» Text provided:

------------------------------------

2 In Discover/ Featured/ Italy/ Northern Italy

Padua in a day

Prato della Valle

When I think about Padua the things that come to my mind are all its marvelous art masterpieces. You breathe art walking in the city’s streets. You may say, like every city in Italy, and you’d be right, but in Padua there are some places so ancient that are the first of their kind, or so unique you won’t find anything similar anywhere else.

The truth is I’ve been surprised by this town. First when I’ve found out its dimension, I really thought it was way bigger than other cities I’ve been, but it’s not. Second when I’ve found out it’s a very nice town. Years and years ago, when I had to choose my university, I didn’t even thought about going to Padua, as Verona was the only choice for me, because at first impact, one captured my heart, the other one left me with a sense of dirt, unsafe and dislike I didn’t even consider it for a second. But years later, I went back to Padua and it surprisingly chanced my mind. I now think that I definitely have to go back again to discover all the places I still miss. For now, let me tell you how to get the most out of a day in Padua.

------------------------------------

» Recorded information:
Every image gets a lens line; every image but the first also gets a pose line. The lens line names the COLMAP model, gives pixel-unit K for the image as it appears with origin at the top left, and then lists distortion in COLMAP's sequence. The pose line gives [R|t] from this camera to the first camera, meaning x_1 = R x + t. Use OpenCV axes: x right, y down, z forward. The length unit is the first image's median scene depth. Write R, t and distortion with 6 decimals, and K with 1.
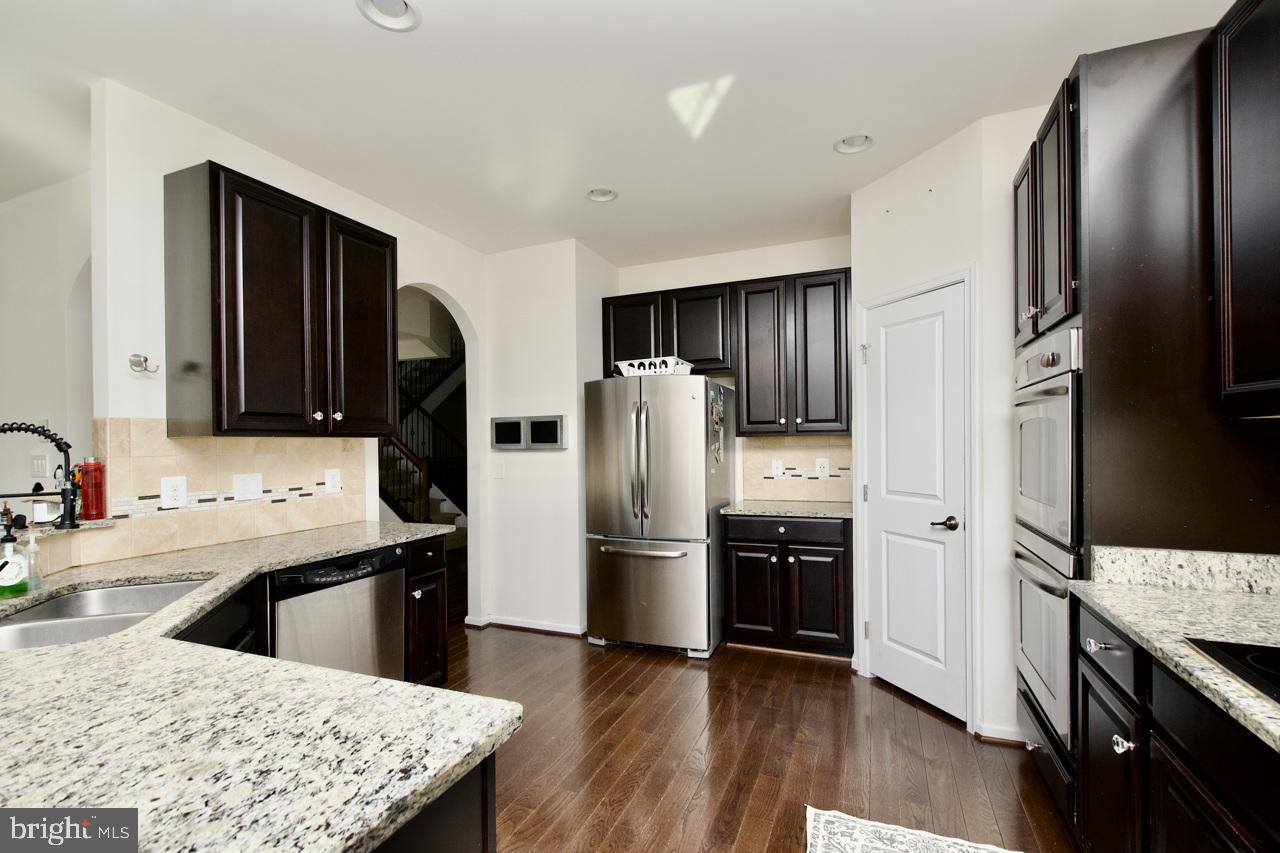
lens RADIAL K [[563.5, 0, 654.1], [0, 563.5, 442.7], [0, 0, 1]] dist [-0.000187, -0.001549]
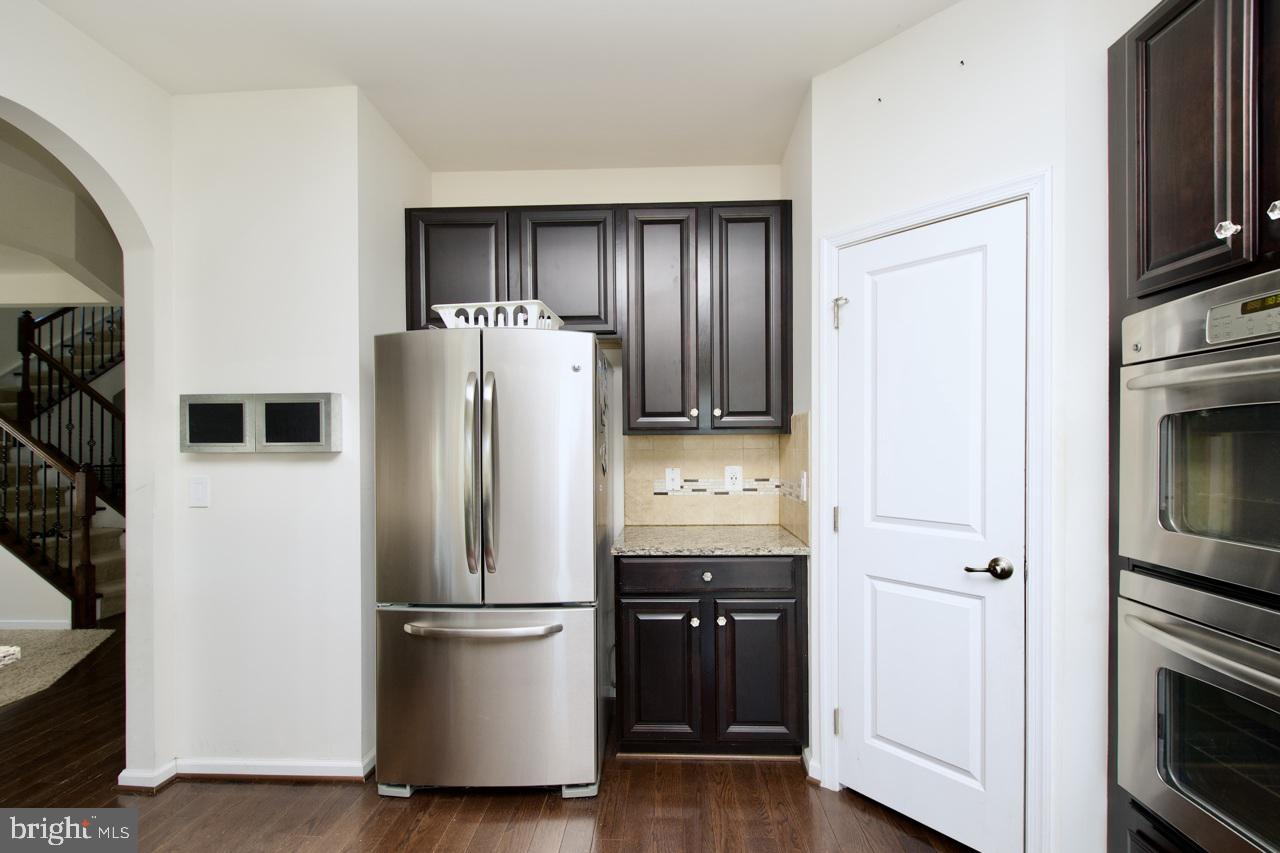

------------------------------------

Pick up the travel piece about spending a day in Padua right after its final sentence, and carry it on in the same first-person voice.

» Expected output:
If you click here you’ll find my Padua’s city guide: it includes pretty much all the things, maybe too many, you can enjoy in a day in the city. Let’s talk about them a little bit more specifically.

For sure, the first thing I suggest you, (don’t miss it, it will be a mistake you’ll regret forever, trust me) is to book in advance your visit to Cappella degli Scrovegni. It is an unique place, a chamber all painted by Giotto (a really famous Italian painter and architect, if you don’t know him, do some research and you’ll see all his beautiful works). The chamber is nowadays so delicate that before entering you need to spend some time in a room that takes away all the humidity and the dirt from you, and the access has to be controlled, that’s why you need to book and you may not find a tour easily.

During summer they let visitors in also at night, a very cool initiative that will give your visit some kind of magic. There are no words in this world to describe Cappella degli Scrovegni and its beauty, just imagine a whole chamber painted from its walls to a ceiling of golden stars. Be sure not to miss it.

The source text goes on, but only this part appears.